Some structures like the ossicles of the stomach are rather constant within higher taxa and can be used for systematics. Others like the chewing structures of the stomach are to some degree modified in adaptation to the feeding strategy. The most dramatic structural and functional adaptation is shown by terrestrial isopods which have significantly changed the midgut-hindgut system when compared to their aquatic relatives. Very few species are presently known to have evolved unique structures of the digestive system not shared by the other Malacostraca. Examples are the oleospheres in troglobitic shrimps and the light emitting organs in deep sea shrimps.
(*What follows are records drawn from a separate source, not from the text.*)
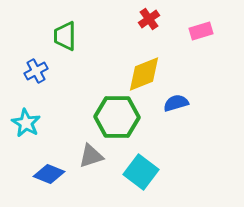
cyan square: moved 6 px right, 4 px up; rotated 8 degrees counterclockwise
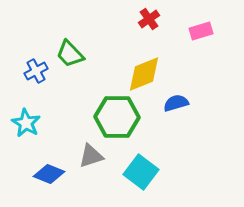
green trapezoid: moved 5 px right, 18 px down; rotated 44 degrees counterclockwise
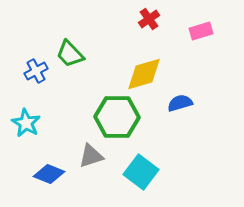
yellow diamond: rotated 6 degrees clockwise
blue semicircle: moved 4 px right
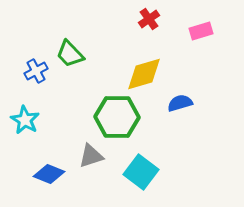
cyan star: moved 1 px left, 3 px up
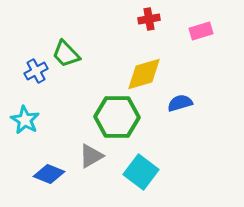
red cross: rotated 25 degrees clockwise
green trapezoid: moved 4 px left
gray triangle: rotated 12 degrees counterclockwise
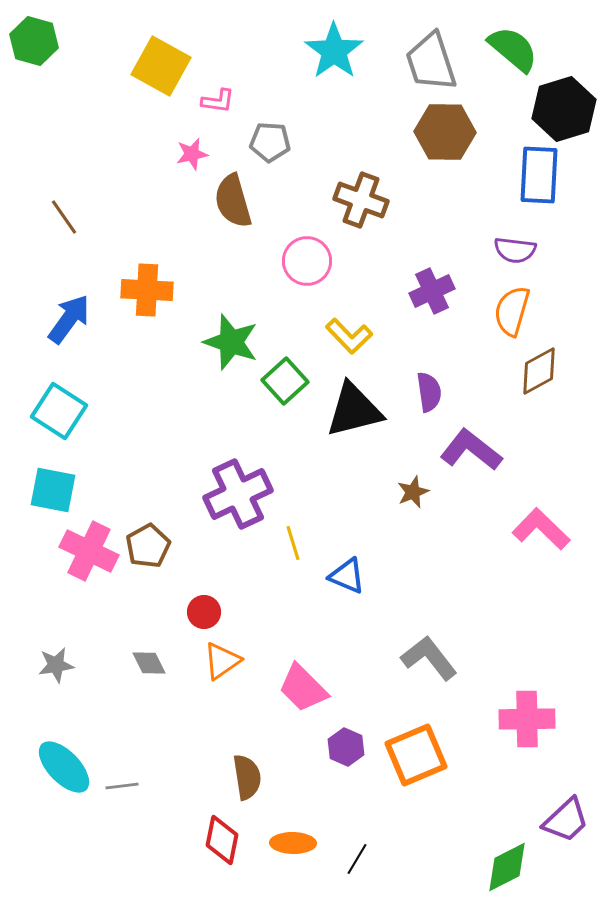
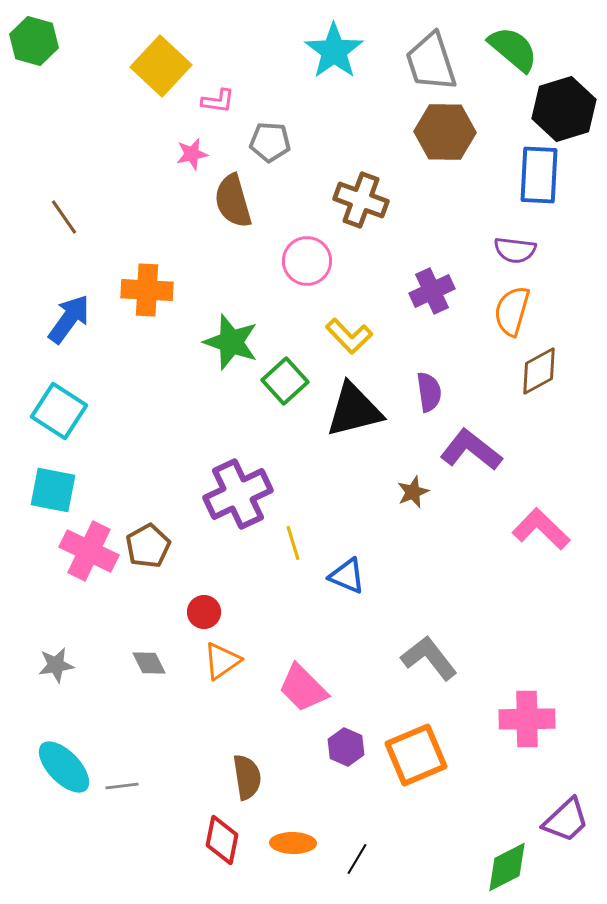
yellow square at (161, 66): rotated 14 degrees clockwise
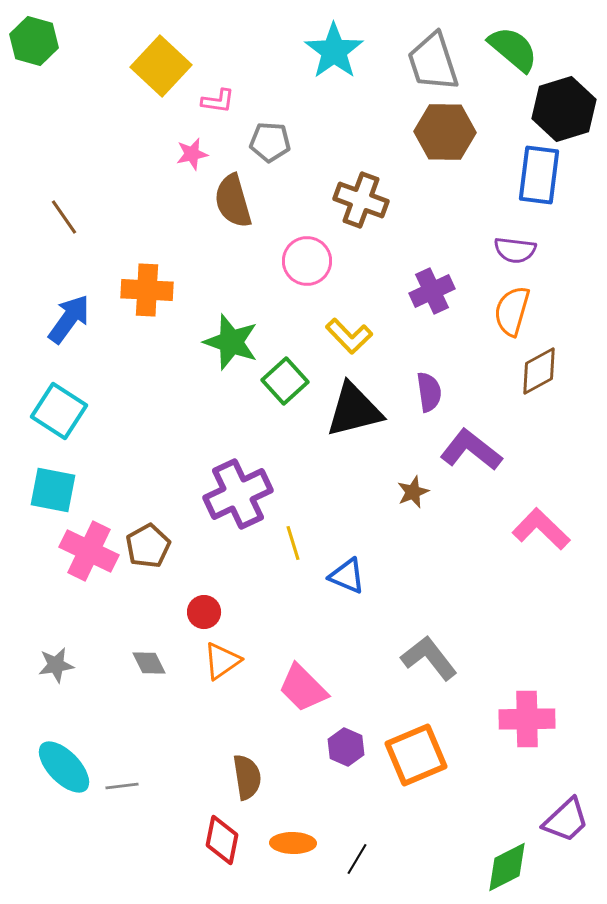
gray trapezoid at (431, 62): moved 2 px right
blue rectangle at (539, 175): rotated 4 degrees clockwise
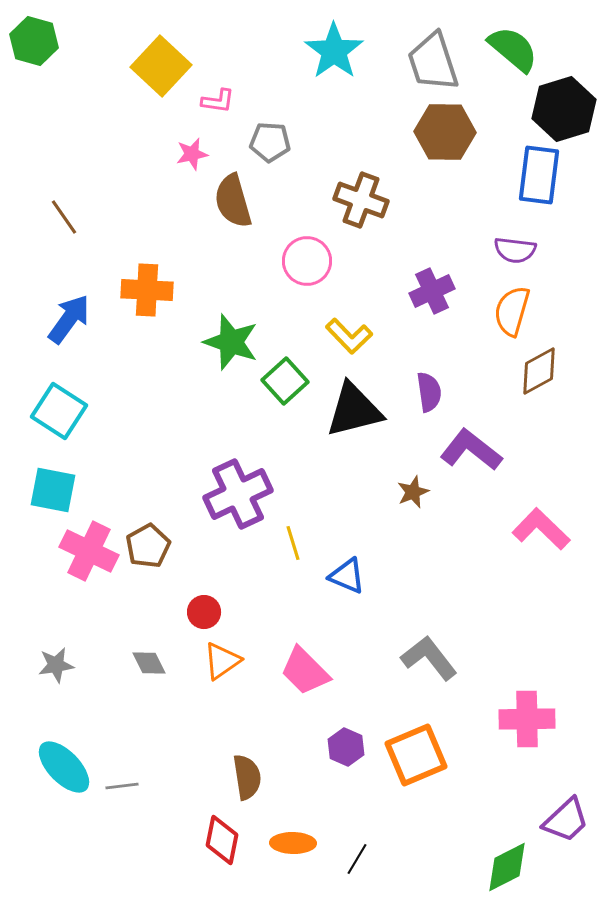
pink trapezoid at (303, 688): moved 2 px right, 17 px up
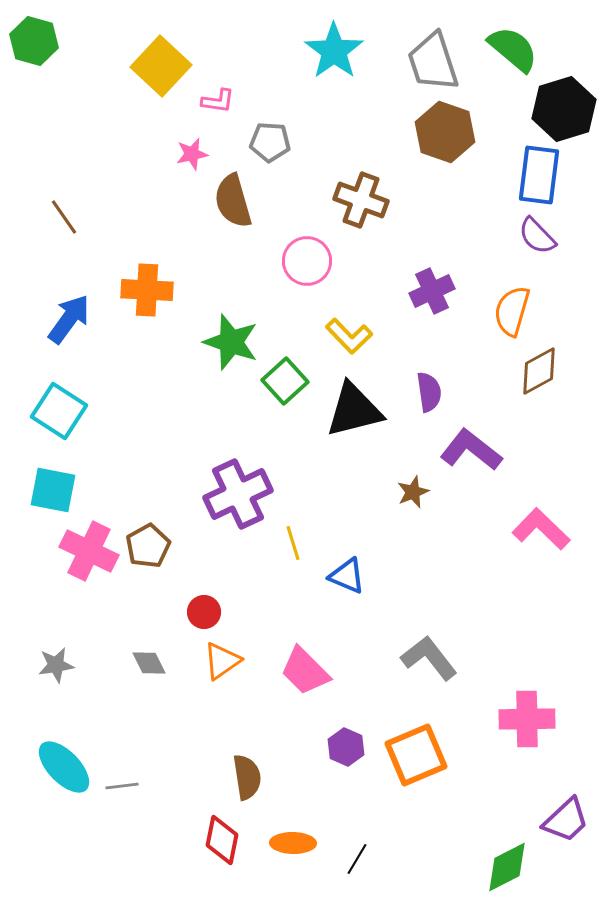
brown hexagon at (445, 132): rotated 18 degrees clockwise
purple semicircle at (515, 250): moved 22 px right, 14 px up; rotated 39 degrees clockwise
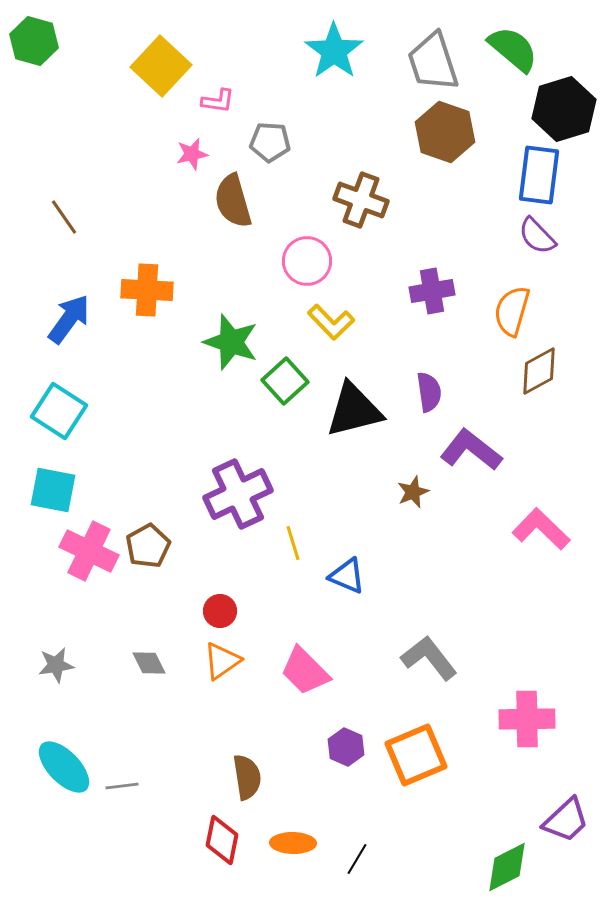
purple cross at (432, 291): rotated 15 degrees clockwise
yellow L-shape at (349, 336): moved 18 px left, 14 px up
red circle at (204, 612): moved 16 px right, 1 px up
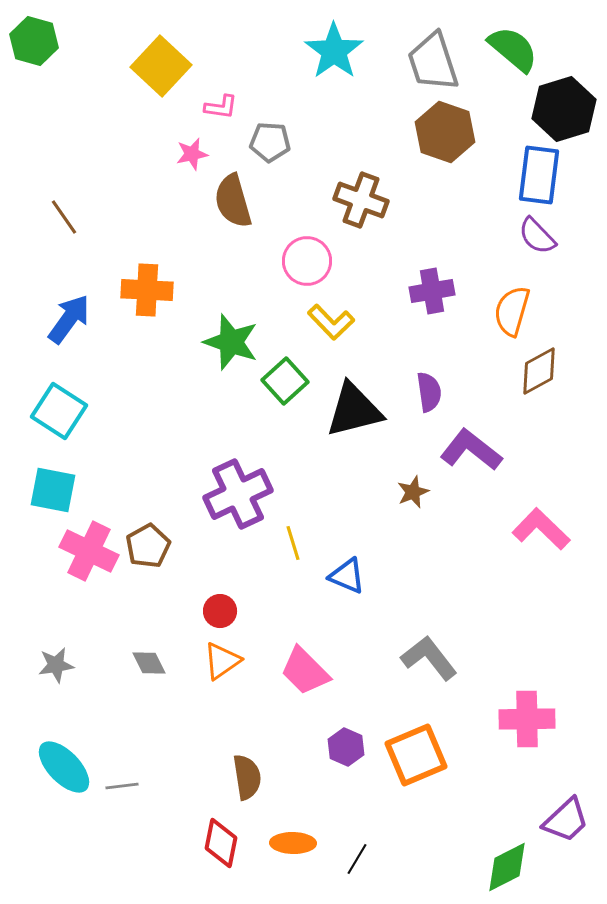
pink L-shape at (218, 101): moved 3 px right, 6 px down
red diamond at (222, 840): moved 1 px left, 3 px down
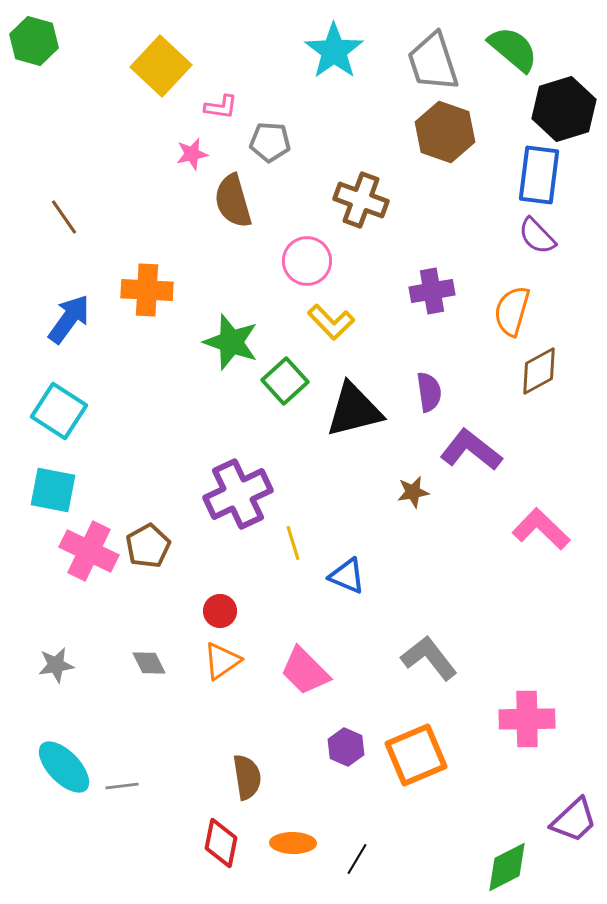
brown star at (413, 492): rotated 12 degrees clockwise
purple trapezoid at (566, 820): moved 8 px right
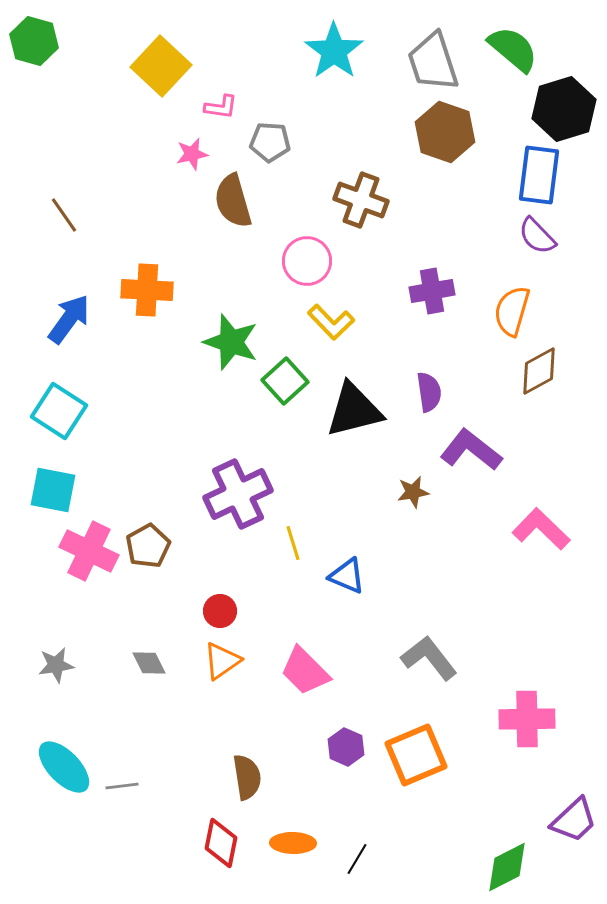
brown line at (64, 217): moved 2 px up
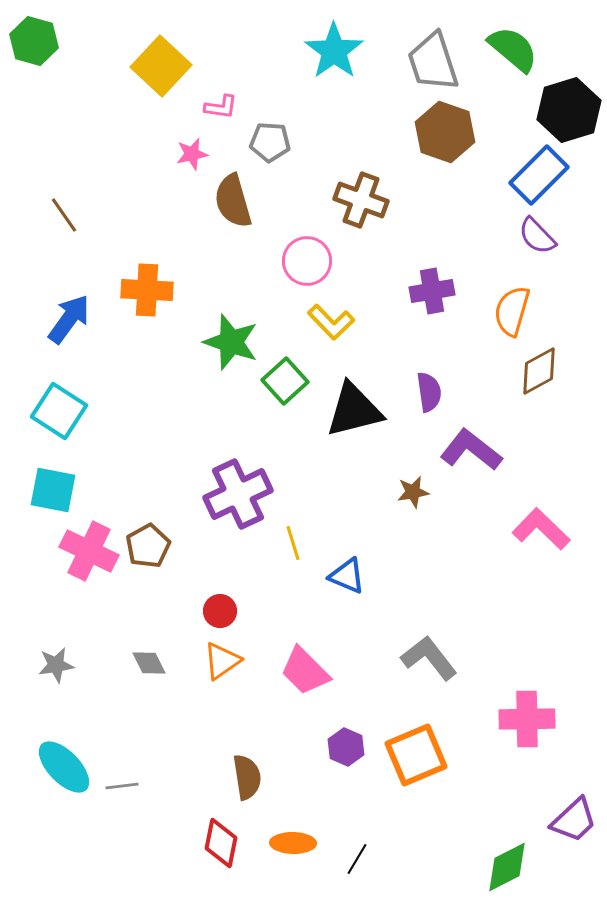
black hexagon at (564, 109): moved 5 px right, 1 px down
blue rectangle at (539, 175): rotated 38 degrees clockwise
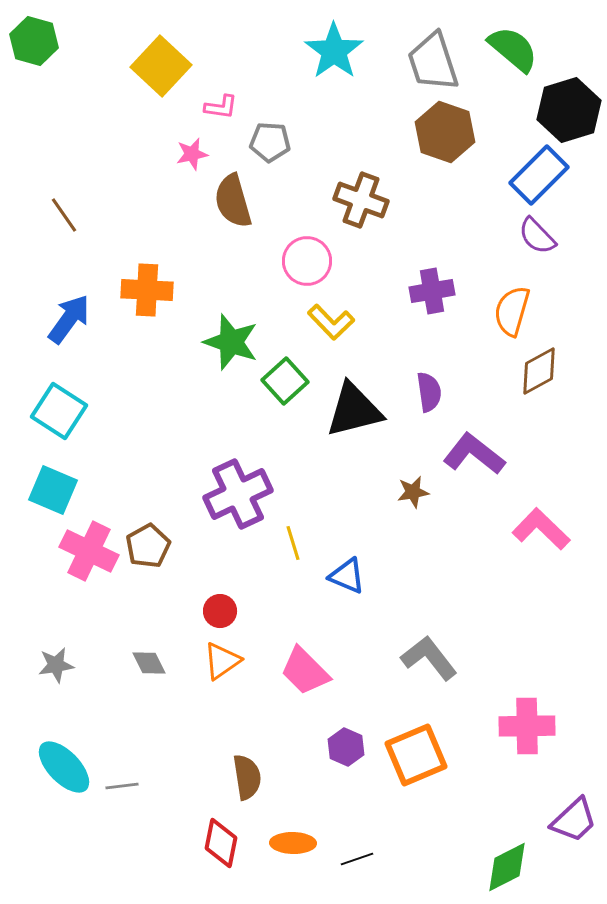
purple L-shape at (471, 450): moved 3 px right, 4 px down
cyan square at (53, 490): rotated 12 degrees clockwise
pink cross at (527, 719): moved 7 px down
black line at (357, 859): rotated 40 degrees clockwise
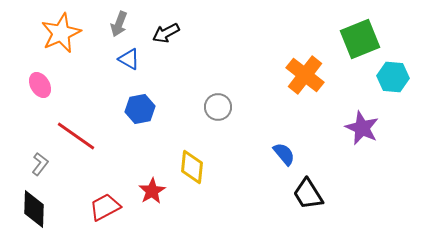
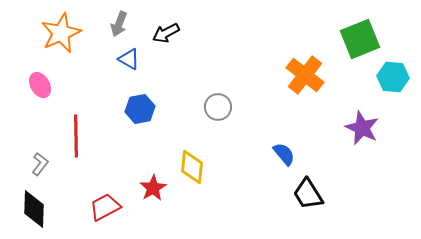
red line: rotated 54 degrees clockwise
red star: moved 1 px right, 3 px up
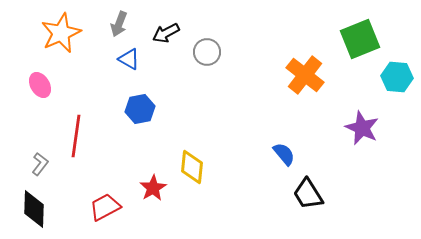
cyan hexagon: moved 4 px right
gray circle: moved 11 px left, 55 px up
red line: rotated 9 degrees clockwise
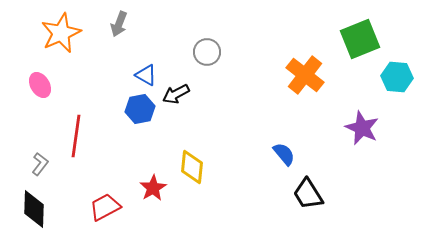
black arrow: moved 10 px right, 61 px down
blue triangle: moved 17 px right, 16 px down
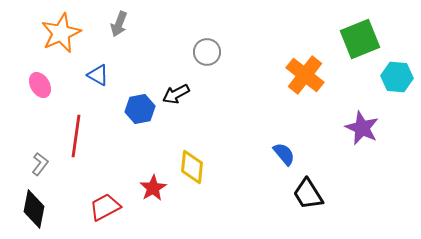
blue triangle: moved 48 px left
black diamond: rotated 9 degrees clockwise
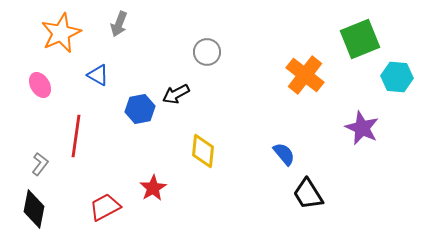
yellow diamond: moved 11 px right, 16 px up
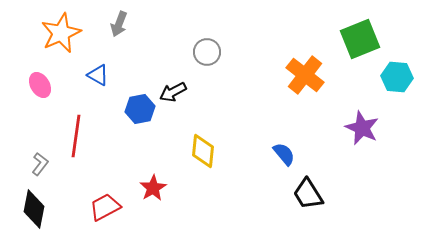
black arrow: moved 3 px left, 2 px up
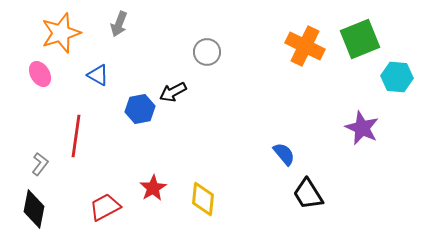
orange star: rotated 6 degrees clockwise
orange cross: moved 29 px up; rotated 12 degrees counterclockwise
pink ellipse: moved 11 px up
yellow diamond: moved 48 px down
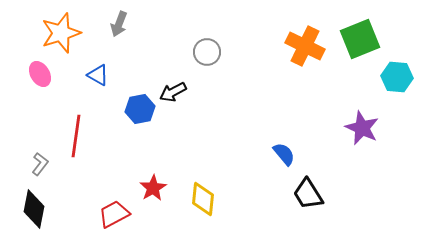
red trapezoid: moved 9 px right, 7 px down
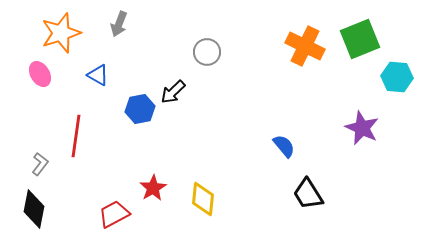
black arrow: rotated 16 degrees counterclockwise
blue semicircle: moved 8 px up
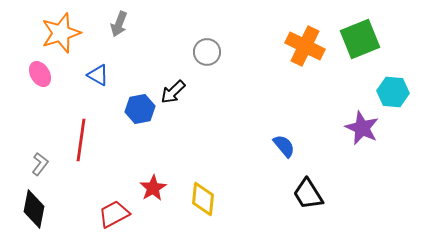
cyan hexagon: moved 4 px left, 15 px down
red line: moved 5 px right, 4 px down
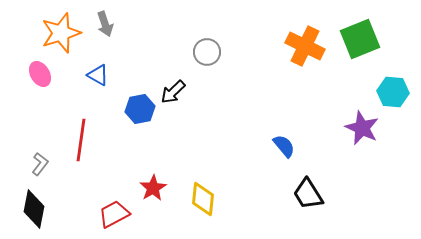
gray arrow: moved 14 px left; rotated 40 degrees counterclockwise
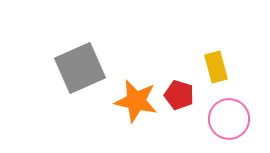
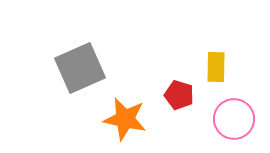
yellow rectangle: rotated 16 degrees clockwise
orange star: moved 11 px left, 18 px down
pink circle: moved 5 px right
Future studies should include species with exceptional ecology, lifestyle and feeding strategy and apply modern morphological and cytological techniques. Examples of species from extreme environments are amphipods from the deep sea, isopods from deserts and high mountains, shrimps, amphipods and isopods from polar waters and various malacostracan taxa from subterranean environments. The application of techniques like microtomography, in situ hybridization, immunohistochemistry and the biochemical investigation of isolated cells is expected to provide new insights into the structural-functional relationships of the malacostracan digestive system. Last but not least, the present progress in genomics and transcriptomics, particularly in the amphipod and decapod laboratory models Parhyale hawaiensis and Procambarus virginalis, may greatly facilitate the identification of functions, particularly in the endodermal parts of the digestive tract.